Thomas écoute avec cette concentration tranquille qui lui est propre, le menton posé dans la main, les yeux légèrement plissés derrière ses lunettes. On dirait qu’il ne se contente pas d’entendre: il traverse les mots, il les suit jusqu’à ce qu’ils retrouvent leur place. Le casque posé sur ses oreilles n’est pas un outil, mais un passage. Ce qu’il capte ne passe pas seulement dans sa tête, mais dans une zone plus profonde, celle où le récit commence à respirer.
Sur l’écran, les voix défilent. Elles racontent, elles hésitent, elles bifurquent. Thomas les laisse venir. Il n’interrompt jamais ce qu’il écoute, même mentalement.
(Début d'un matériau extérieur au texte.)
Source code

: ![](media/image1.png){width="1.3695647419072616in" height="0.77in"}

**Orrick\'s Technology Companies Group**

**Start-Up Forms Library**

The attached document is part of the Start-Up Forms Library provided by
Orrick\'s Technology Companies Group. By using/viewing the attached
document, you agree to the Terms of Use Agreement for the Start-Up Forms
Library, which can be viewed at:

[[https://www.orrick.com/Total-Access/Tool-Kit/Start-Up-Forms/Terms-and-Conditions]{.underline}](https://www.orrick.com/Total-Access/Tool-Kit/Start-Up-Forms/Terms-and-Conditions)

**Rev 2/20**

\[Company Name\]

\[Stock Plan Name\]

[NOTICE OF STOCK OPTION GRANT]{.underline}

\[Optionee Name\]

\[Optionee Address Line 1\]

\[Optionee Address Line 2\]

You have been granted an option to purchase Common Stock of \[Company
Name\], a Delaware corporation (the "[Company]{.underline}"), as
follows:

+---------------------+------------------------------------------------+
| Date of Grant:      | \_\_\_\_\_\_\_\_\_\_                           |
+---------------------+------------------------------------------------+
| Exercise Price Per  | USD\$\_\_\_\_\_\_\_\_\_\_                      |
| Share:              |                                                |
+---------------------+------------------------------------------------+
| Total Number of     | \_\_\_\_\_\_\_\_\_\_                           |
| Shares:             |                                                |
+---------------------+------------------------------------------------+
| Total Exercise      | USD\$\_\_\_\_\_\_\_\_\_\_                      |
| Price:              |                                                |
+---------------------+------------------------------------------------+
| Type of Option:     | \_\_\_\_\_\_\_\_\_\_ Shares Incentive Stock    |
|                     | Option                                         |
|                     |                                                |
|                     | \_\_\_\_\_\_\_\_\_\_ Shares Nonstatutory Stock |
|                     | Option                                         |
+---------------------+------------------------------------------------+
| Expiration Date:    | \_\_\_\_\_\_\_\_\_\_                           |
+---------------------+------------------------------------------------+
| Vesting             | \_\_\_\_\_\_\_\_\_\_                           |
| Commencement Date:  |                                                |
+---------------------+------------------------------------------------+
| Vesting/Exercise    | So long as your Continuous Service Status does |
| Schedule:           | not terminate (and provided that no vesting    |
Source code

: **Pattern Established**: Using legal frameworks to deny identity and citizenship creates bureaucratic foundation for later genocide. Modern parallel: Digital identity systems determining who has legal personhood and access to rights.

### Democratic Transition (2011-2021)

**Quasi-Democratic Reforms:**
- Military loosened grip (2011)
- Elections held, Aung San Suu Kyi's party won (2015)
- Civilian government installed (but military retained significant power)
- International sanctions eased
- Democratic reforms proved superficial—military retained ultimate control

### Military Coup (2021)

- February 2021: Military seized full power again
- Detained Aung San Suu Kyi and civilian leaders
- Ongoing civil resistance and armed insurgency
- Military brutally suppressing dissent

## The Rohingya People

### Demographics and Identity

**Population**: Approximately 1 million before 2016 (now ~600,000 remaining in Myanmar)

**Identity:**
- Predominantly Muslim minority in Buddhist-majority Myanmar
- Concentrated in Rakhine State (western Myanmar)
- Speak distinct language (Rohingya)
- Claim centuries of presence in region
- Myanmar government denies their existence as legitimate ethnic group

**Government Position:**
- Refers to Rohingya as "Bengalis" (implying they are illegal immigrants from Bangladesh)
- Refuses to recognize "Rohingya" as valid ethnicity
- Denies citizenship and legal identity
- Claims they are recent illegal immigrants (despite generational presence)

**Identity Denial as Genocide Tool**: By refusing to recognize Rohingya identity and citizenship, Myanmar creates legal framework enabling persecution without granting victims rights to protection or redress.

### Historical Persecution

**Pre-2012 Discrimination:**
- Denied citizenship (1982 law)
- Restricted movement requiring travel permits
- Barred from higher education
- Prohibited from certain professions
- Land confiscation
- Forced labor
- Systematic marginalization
Il accueille d’abord, il trie ensuite. Il repère un accent, une cadence, une phrase qui s’effile, un souvenir qui tremble. Il sent ce qui doit rester, ce qui doit être déplacé, ce qui doit être mis en face d’autre chose pour que l’ensemble prenne sens.
Il ne cherche pas à simplifier. Il cherche à comprendre l’ordre secret des mots, l’organisation intime d’une parole. Il sait que la vérité d’un récit ne se trouve pas dans les phrases parfaites, mais dans la manière dont les morceaux se tiennent les uns aux autres. Alors il écoute encore. Il note parfois. Il relève un détail, un écho, une manière singulière de dire « je », « nous », « là-bas », « ce jour-là ».
Devant lui, le bruit de la salle se dissout. Thomas devient un point fixe, un espace où les voix filmées viennent se poser pour être réarrangées. Il ne force rien: il remet les mots dans l’ordre qu’ils réclament. Cet ordre n’est jamais celui d’un manuel. C’est l’ordre d’une mémoire, l’ordre d’une vie qui se raconte sans méthode.
On comprend, en le regardant ainsi, que sa fonction dans le documentaire n’est pas seulement d’écrire. C’est de faire émerger ce qui était déjà là, mais dispersé. De donner à chaque parole la place exacte où elle peut exister pleinement.
Il écoute pour que le film puisse parler.